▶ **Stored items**
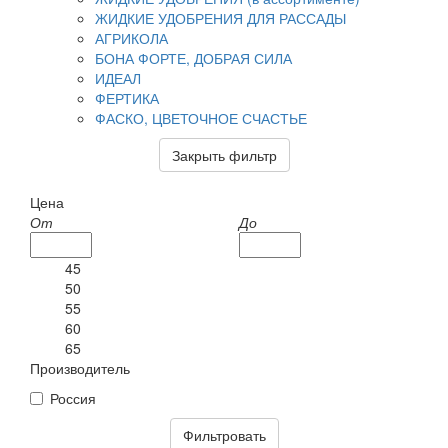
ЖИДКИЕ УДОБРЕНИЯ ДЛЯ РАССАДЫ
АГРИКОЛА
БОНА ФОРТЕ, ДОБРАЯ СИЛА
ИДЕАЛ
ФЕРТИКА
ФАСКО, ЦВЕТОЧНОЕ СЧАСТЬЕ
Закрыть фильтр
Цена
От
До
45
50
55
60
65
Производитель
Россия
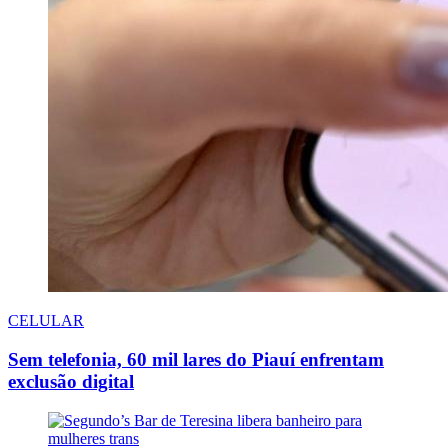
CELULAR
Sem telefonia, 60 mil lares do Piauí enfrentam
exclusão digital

* * *

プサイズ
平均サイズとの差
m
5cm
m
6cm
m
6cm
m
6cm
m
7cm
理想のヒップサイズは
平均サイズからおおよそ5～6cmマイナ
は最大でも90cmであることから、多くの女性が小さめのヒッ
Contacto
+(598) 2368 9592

▶ **Goal of the exercise**
Look above for the line with "ЖИДКИЕ УДОБРЕНИЯ ДЛЯ РАССАДЫ" and the line with "exclusão digital", then copy them and all lines in between exactly as written, and only those, without any pictures.

▶ **Exercise output**
ЖИДКИЕ УДОБРЕНИЯ ДЛЯ РАССАДЫ
АГРИКОЛА
БОНА ФОРТЕ, ДОБРАЯ СИЛА
ИДЕАЛ
ФЕРТИКА
ФАСКО, ЦВЕТОЧНОЕ СЧАСТЬЕ
Закрыть фильтр
Цена
От
До
45
50
55
60
65
Производитель
Россия
CELULAR
Sem telefonia, 60 mil lares do Piauí enfrentam
exclusão digital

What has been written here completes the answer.